Learn more about Fovista, and the future of treatments for this form of macular degeneration.

Patients with wet age-related macular degeneration (AMD) are helped by drugs that are injected into the back of the eye to block the growth and leakage of abnormal blood vessels. Current treatments include bevacizumab (Avastin™), ranibizumab (Lucentis™), and  aflibercept (Eylea™). On average, patients who receive one of these drugs gain vision for the first two years after initiating treatment, but some patients do not gain vision, and some who initially improved will still lose vision over time.

Combining Treatments

This has motivated the development of additional drugs to block abnormal blood vessels. As with cancer chemotherapy, a combination of drugs with different molecular targets is often more effective than a single drug.  Avastin, Lucentis and Eylea are called “anti-VEGF agents” because they target vascular endothelial growth factorr (VEGF), a protein that binds to cells on the inner lining of blood vessels (vascular endothelial cells) and promotes their growth and leakage. Another potential target is platelet derived growth factor (PDGF), which binds to cells on the outer lining of blood vessels (pericytes).

Fovista™ blocks PDGF, and is now undergoing testing in clinical trials in combination with anti-VEGF drugs. In theory, combining it with an anti-VEGF drug could be even more effective than the anti-VEGF drug alone. When tested in a Phase 2 clinical trial with over 600 patients, where Fovista was combined with the anti-VEGF agent Lucentis, the result was a significantly higher average visual acuity gain at the 24-week time point in patients who received a combination of Fovista plus Lucentis than Lucentis alone.

However, the Fovista phase III trial, which enrolled more than 1000 patients and is more definitive than the Fovista phase II trial, showed no benefit for visual acuity after 12 months of treatment compared to Lucentis alone. While these results are disappointing, it remains to be seen whether Fovista, in combination with Lucentis, might be able to reduce the number of required doctor visits and injections, or result in more stable vision in the long term. It also remains possible that ongoing clinical trials combining Fovista with Eylea or Avastin will show more benefit than Fovista plus Lucentis. The chance of benefit in combination with Eylea is diminished by results of a phase II trial showing no additional benefit when an anti-PDGF drug was added to Eylea.

There is still some hope for anti-PDGF drugs. Anti-VEGF drugs are typically very effective at stopping leakage from abnormal blood vessels, but these vessels often survive the treatment and begin leaking again later, or even evolve into damaging scar tissue. Anti-PDGF drugs have the potential to promote blood vessel regression and reduce scarring. These effects might not become apparent in a one year clinical trial.

Clinical Trials

In the clinical trials, Fovista was injected through a separate needle from the anti-VEGF drugs, requiring two separate injections. The injections can be performed during the same office visit, but not necessarily one right after the other, as eye pressure can increase if too much fluid is injected into the eye at one time.

Although complications from intraocular injections are rare, performing two separate injections may double the risk.  Risks of anti-VEGF injections include infection in the eye (endophthalmitis), retinal detachment, or cataract in patients who have not had cataract surgery to remove their natural lens. The risk of each of these complications is about 0.1 percent per injection. While the Fovista phase III trial demonstrated an increase in complications related to the additional injections, the Fovista drug itself showed no evidence of side effects.

The Future

In an effort to reduce the risk of additional injections, it may be possible in the future to combine drugs so that only one injection is needed to deliver both of them in a small amount of fluid that would be unlikely to increase eye pressure to dangerous levels. 

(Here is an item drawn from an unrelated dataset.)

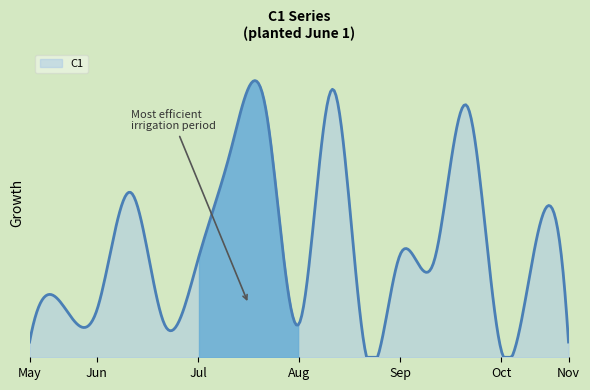

Rank the categories by value from highest to lowest.

9, 7, 13, 6, 3, 15, 11, 5, 12, 1, 2, 4, 8, 0, 16, 14, 10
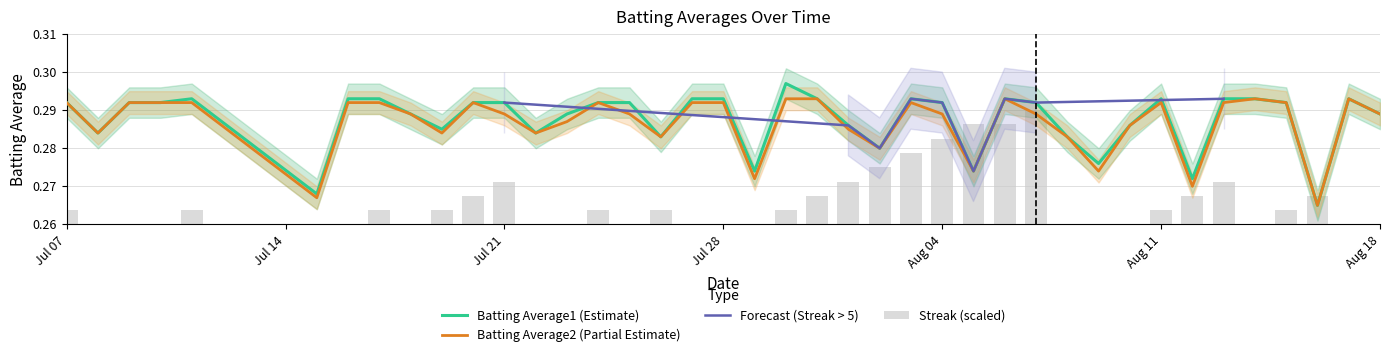

Does the chart contain any negative values?

No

Because of the success of anti-VEGF drugs, many patients with wet AMD are reading this article. Prior to these drugs, they would have lost their reading vision. Within a few years, drugs with recently discovered targets are likely to further improve vision in a larger percentage of treated patients, while decreasing injection frequency. Whether Fovista can decrease the number of required injections or improve vision in the long term is yet to be seen.

Whether or not anti-PDGF drugs prove useful, it is likely that drugs that target other disease-promoting proteins in both wet and dry AMD will benefit patients in a 5-10 year timeframe.